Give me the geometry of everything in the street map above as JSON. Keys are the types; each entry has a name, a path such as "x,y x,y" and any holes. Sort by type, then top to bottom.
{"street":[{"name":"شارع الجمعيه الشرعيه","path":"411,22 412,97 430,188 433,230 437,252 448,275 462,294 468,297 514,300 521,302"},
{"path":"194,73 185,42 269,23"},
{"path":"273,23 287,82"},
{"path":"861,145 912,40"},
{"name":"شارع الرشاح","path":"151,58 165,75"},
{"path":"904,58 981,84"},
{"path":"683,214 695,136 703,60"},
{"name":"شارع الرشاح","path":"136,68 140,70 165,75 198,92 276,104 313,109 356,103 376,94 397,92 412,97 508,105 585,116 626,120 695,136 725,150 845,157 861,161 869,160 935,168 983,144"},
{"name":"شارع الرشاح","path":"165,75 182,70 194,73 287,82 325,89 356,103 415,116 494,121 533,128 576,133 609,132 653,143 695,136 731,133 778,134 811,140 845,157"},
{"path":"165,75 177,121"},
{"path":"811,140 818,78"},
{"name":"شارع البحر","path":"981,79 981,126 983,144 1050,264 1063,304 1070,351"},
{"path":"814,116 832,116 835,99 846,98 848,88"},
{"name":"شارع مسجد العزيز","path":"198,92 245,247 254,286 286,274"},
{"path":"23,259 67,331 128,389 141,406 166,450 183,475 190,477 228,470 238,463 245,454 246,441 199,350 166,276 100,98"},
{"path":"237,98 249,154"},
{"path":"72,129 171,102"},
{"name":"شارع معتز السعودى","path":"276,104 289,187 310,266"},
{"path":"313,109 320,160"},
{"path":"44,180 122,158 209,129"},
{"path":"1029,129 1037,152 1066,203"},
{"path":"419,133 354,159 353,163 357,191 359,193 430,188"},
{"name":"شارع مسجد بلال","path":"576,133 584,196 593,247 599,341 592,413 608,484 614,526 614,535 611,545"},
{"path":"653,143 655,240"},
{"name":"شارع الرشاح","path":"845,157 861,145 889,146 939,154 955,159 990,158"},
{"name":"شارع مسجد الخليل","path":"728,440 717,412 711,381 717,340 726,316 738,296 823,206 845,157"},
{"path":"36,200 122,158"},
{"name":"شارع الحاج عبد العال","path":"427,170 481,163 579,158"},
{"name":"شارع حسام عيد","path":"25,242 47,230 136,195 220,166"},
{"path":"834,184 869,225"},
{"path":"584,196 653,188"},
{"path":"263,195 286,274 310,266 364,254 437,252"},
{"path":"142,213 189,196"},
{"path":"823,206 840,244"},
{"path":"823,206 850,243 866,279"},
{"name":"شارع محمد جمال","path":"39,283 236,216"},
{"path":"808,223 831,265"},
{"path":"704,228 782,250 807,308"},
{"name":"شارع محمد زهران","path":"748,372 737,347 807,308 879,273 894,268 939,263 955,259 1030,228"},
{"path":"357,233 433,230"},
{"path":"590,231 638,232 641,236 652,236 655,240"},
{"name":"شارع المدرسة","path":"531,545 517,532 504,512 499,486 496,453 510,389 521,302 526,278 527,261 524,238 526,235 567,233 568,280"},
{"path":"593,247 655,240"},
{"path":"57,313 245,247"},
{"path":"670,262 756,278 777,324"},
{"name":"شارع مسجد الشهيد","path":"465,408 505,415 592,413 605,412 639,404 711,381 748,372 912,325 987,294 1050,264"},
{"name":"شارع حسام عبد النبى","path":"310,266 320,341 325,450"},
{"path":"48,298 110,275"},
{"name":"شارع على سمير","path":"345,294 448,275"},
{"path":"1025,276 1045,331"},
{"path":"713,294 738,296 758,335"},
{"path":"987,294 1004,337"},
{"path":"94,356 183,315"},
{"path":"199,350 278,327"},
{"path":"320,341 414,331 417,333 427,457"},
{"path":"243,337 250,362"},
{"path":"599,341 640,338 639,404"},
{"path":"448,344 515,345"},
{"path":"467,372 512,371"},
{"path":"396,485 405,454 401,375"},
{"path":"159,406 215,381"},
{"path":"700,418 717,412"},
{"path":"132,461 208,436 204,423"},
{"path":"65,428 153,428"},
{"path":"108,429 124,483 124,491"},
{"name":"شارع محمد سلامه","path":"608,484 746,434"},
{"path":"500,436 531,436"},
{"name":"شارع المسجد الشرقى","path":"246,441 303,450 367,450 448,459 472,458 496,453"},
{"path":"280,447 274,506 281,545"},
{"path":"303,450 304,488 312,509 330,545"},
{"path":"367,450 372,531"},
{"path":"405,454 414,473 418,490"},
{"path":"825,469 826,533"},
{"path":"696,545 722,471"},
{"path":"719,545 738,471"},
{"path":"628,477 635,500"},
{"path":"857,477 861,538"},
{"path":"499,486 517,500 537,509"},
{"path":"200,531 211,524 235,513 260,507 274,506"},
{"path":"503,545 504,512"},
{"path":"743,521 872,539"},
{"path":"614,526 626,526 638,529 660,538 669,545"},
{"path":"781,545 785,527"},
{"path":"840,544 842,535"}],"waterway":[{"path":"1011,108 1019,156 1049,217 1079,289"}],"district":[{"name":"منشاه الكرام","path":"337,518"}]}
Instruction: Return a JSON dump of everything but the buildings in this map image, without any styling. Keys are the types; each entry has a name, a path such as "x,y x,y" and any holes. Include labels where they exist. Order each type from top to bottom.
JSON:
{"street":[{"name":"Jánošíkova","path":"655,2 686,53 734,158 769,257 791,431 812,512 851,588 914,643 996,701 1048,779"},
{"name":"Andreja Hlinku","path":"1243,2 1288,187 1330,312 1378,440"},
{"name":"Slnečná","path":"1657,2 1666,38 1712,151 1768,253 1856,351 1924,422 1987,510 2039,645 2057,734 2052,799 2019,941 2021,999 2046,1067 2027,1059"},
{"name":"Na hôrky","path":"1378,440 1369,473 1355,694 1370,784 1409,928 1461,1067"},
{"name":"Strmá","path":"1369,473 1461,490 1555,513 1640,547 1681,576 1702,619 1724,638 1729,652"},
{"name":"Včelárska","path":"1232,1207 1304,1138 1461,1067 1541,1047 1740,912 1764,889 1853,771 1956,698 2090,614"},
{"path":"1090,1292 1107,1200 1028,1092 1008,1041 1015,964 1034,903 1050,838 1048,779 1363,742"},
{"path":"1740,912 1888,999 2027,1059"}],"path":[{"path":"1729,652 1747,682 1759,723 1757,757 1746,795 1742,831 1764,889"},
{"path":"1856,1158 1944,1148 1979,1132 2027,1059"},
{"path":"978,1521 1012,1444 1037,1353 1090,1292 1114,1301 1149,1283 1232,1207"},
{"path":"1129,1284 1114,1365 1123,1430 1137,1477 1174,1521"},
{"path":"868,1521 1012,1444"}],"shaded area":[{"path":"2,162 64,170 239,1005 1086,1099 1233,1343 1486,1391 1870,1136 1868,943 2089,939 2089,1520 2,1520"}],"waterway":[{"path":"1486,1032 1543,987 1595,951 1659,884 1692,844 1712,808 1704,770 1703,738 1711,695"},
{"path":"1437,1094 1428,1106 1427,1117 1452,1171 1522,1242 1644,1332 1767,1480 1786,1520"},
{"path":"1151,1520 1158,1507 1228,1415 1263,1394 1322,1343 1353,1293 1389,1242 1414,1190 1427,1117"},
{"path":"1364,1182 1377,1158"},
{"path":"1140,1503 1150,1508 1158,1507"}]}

> EXERCISE DIRECTIONS
Using the material above, count the lines containing the word "حسام". Reply with the number alone.

> ANSWER BOX
2